Aim of the task: The answer must be the full listing, repeated word for word.

START Information provided

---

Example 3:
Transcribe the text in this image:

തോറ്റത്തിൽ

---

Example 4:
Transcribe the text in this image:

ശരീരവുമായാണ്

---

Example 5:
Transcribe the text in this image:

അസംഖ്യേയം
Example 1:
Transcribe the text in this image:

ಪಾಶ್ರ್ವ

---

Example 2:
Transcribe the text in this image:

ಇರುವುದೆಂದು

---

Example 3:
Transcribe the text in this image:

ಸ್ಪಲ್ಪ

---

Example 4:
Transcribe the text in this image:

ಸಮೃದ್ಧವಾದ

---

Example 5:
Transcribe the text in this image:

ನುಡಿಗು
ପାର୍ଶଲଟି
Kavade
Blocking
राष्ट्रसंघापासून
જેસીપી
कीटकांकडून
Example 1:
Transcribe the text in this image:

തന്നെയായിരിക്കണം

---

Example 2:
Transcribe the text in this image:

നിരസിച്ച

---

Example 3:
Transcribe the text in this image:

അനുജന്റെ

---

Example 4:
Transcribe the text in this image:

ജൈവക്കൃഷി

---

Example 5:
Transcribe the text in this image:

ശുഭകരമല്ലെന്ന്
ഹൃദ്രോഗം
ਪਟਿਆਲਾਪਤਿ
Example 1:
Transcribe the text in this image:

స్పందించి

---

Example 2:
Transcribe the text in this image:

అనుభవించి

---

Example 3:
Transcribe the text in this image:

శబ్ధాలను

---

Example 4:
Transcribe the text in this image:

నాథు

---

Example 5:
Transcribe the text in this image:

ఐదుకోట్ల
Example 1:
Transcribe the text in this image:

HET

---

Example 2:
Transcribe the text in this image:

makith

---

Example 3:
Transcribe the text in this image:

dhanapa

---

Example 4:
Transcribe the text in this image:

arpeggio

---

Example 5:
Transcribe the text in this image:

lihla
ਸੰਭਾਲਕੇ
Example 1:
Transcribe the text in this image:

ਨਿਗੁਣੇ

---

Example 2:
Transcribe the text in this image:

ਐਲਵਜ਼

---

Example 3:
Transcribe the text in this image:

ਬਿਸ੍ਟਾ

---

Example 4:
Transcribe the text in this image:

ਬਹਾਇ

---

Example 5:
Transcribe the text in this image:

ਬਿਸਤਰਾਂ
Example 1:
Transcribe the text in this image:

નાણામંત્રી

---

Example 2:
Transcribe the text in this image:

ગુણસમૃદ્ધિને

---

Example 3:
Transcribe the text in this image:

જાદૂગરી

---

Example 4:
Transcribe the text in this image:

END Information provided

Your response:
---

Example 3:
Transcribe the text in this image:

തോറ്റത്തിൽ

---

Example 4:
Transcribe the text in this image:

ശരീരവുമായാണ്

---

Example 5:
Transcribe the text in this image:

അസംഖ്യേയം
Example 1:
Transcribe the text in this image:

ಪಾಶ್ರ್ವ

---

Example 2:
Transcribe the text in this image:

ಇರುವುದೆಂದು

---

Example 3:
Transcribe the text in this image:

ಸ್ಪಲ್ಪ

---

Example 4:
Transcribe the text in this image:

ಸಮೃದ್ಧವಾದ

---

Example 5:
Transcribe the text in this image:

ನುಡಿಗು
ପାର୍ଶଲଟି
Kavade
Blocking
राष्ट्रसंघापासून
જેસીપી
कीटकांकडून
Example 1:
Transcribe the text in this image:

തന്നെയായിരിക്കണം

---

Example 2:
Transcribe the text in this image:

നിരസിച്ച

---

Example 3:
Transcribe the text in this image:

അനുജന്റെ

---

Example 4:
Transcribe the text in this image:

ജൈവക്കൃഷി

---

Example 5:
Transcribe the text in this image:

ശുഭകരമല്ലെന്ന്
ഹൃദ്രോഗം
ਪਟਿਆਲਾਪਤਿ
Example 1:
Transcribe the text in this image:

స్పందించి

---

Example 2:
Transcribe the text in this image:

అనుభవించి

---

Example 3:
Transcribe the text in this image:

శబ్ధాలను

---

Example 4:
Transcribe the text in this image:

నాథు

---

Example 5:
Transcribe the text in this image:

ఐదుకోట్ల
Example 1:
Transcribe the text in this image:

HET

---

Example 2:
Transcribe the text in this image:

makith

---

Example 3:
Transcribe the text in this image:

dhanapa

---

Example 4:
Transcribe the text in this image:

arpeggio

---

Example 5:
Transcribe the text in this image:

lihla
ਸੰਭਾਲਕੇ
Example 1:
Transcribe the text in this image:

ਨਿਗੁਣੇ

---

Example 2:
Transcribe the text in this image:

ਐਲਵਜ਼

---

Example 3:
Transcribe the text in this image:

ਬਿਸ੍ਟਾ

---

Example 4:
Transcribe the text in this image:

ਬਹਾਇ

---

Example 5:
Transcribe the text in this image:

ਬਿਸਤਰਾਂ
Example 1:
Transcribe the text in this image:

નાણામંત્રી

---

Example 2:
Transcribe the text in this image:

ગુણસમૃદ્ધિને

---

Example 3:
Transcribe the text in this image:

જાદૂગરી

---

Example 4:
Transcribe the text in this image:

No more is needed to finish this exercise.